-- Opening Marker --

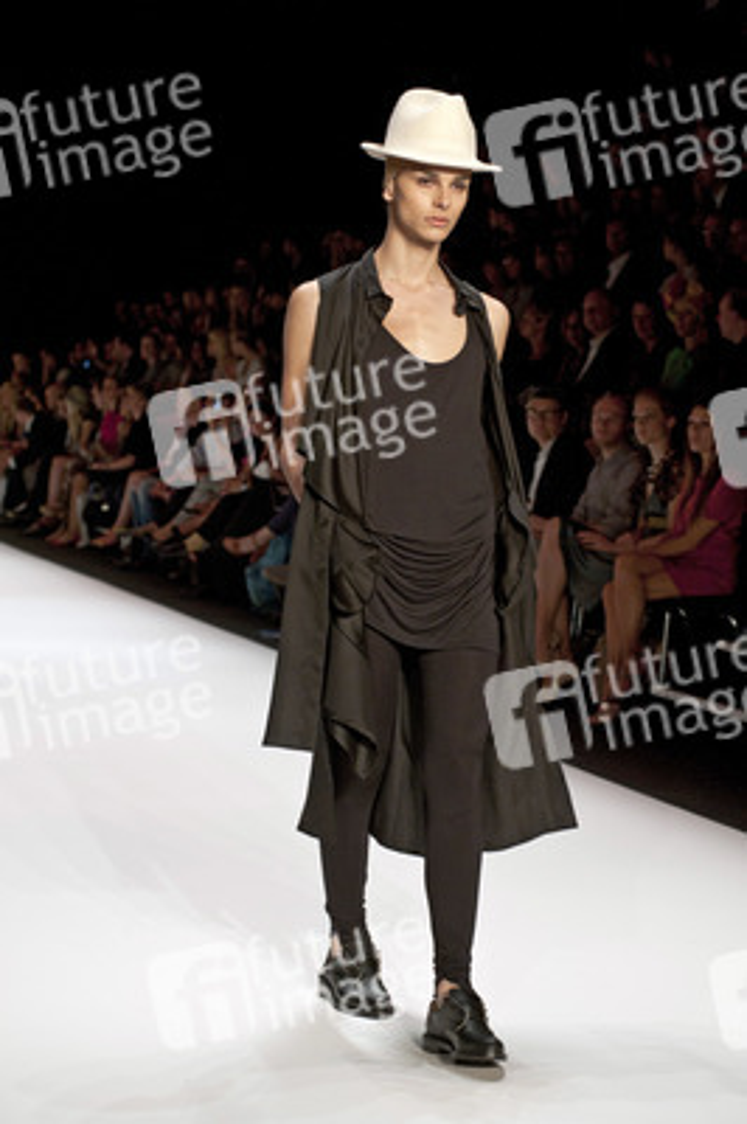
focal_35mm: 80
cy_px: 562
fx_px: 2494
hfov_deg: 17.0
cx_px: 374
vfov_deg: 25.4
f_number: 7.1
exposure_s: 1/250
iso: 1600
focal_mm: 80
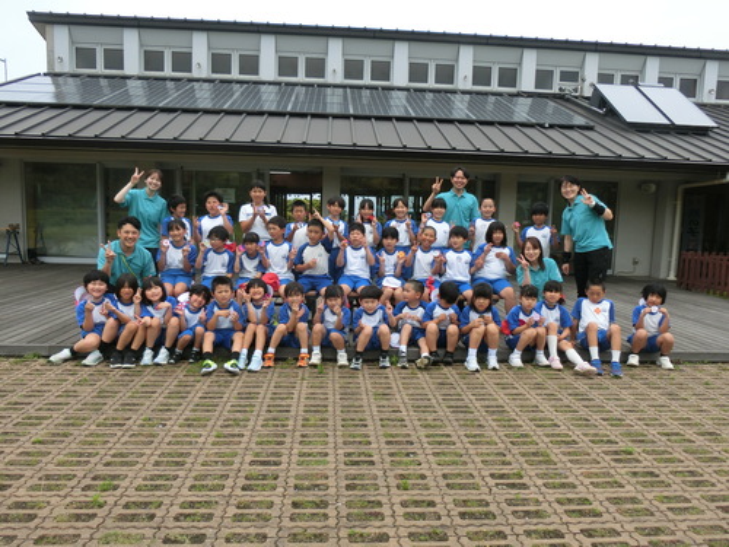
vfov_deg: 54.9
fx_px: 526
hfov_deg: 69.4
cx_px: 364
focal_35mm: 25
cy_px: 274
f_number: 3.5
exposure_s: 1/640
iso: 80
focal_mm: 4.5
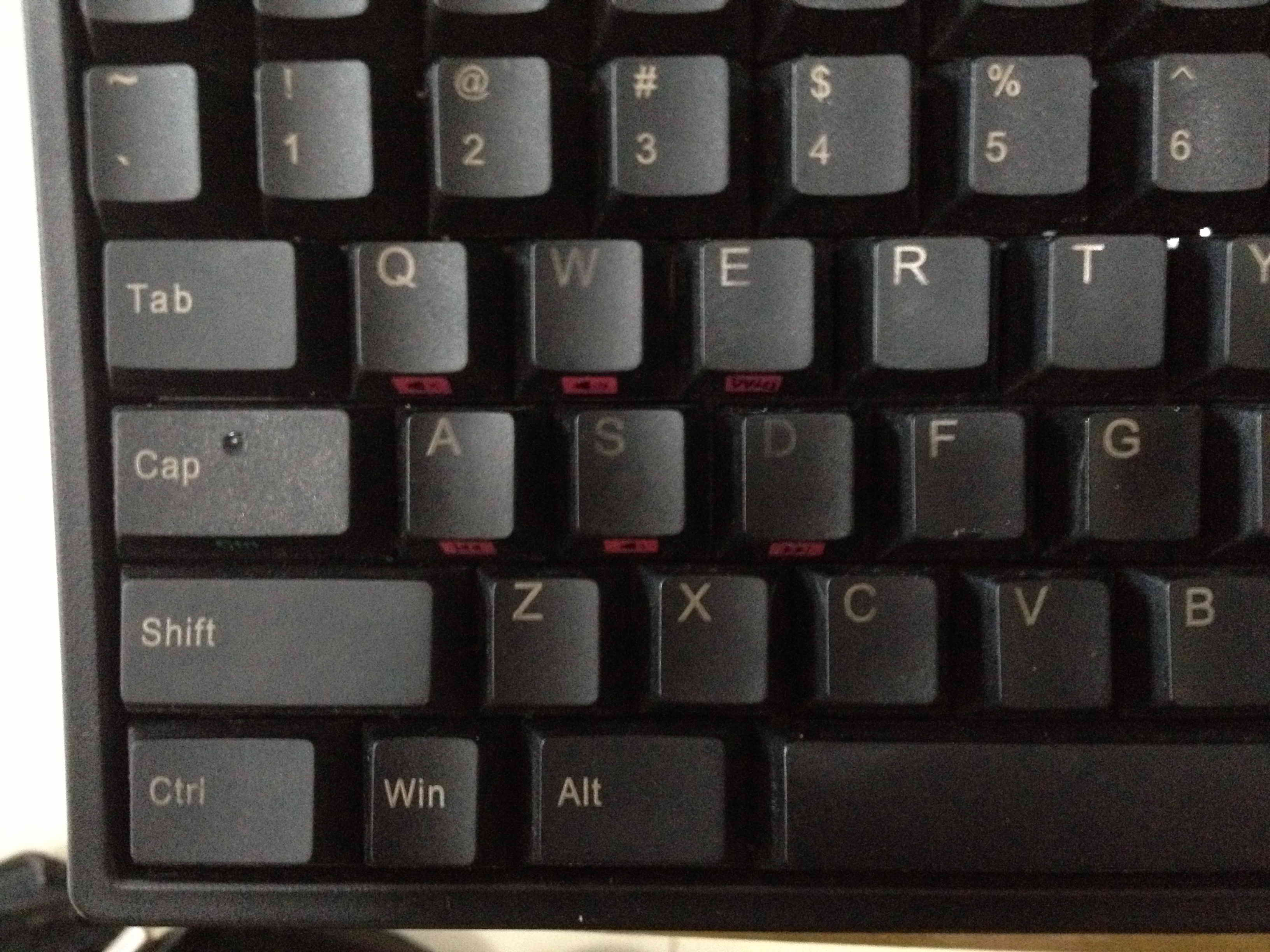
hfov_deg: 52.6
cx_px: 635
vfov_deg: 40.7
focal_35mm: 35
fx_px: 1284
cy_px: 476
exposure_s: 1/15
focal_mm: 4.28
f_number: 2.4
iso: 800
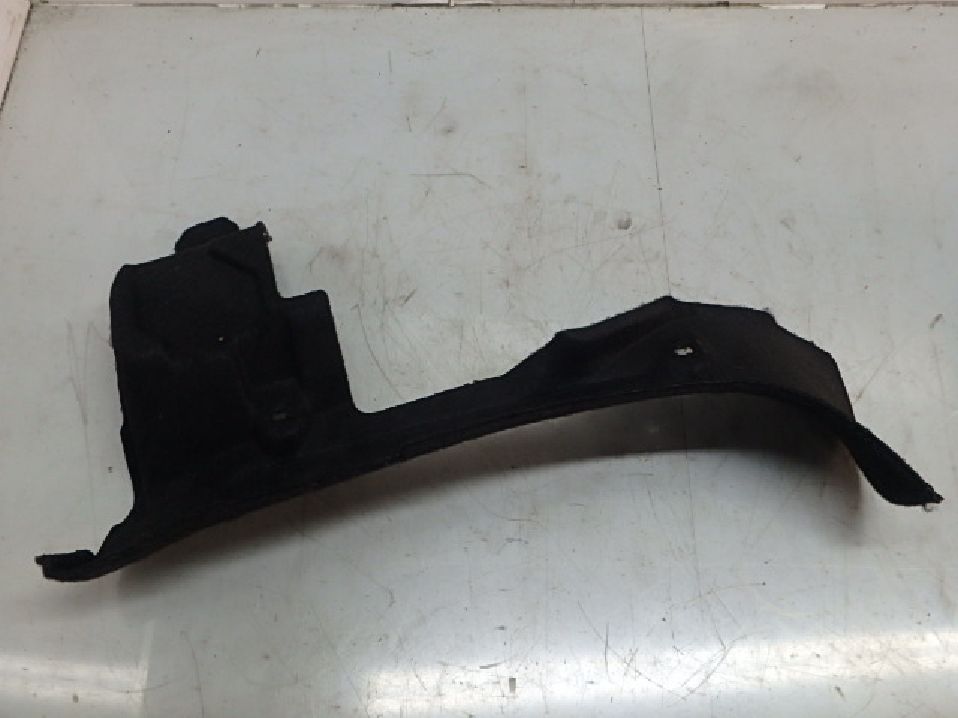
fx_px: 941
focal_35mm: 34
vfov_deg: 41.8
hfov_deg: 54.0
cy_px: 359
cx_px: 479
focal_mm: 6
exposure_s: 1/40
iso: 250
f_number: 4.9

-- Closing Marker --

Description of the task
Reproduce the lines from the line with "hfov_deg: 52.6" through the last line of the entries exactly, including both ends and excluding pictures.

Reply
hfov_deg: 52.6
cx_px: 635
vfov_deg: 40.7
focal_35mm: 35
fx_px: 1284
cy_px: 476
exposure_s: 1/15
focal_mm: 4.28
f_number: 2.4
iso: 800
fx_px: 941
focal_35mm: 34
vfov_deg: 41.8
hfov_deg: 54.0
cy_px: 359
cx_px: 479
focal_mm: 6
exposure_s: 1/40
iso: 250
f_number: 4.9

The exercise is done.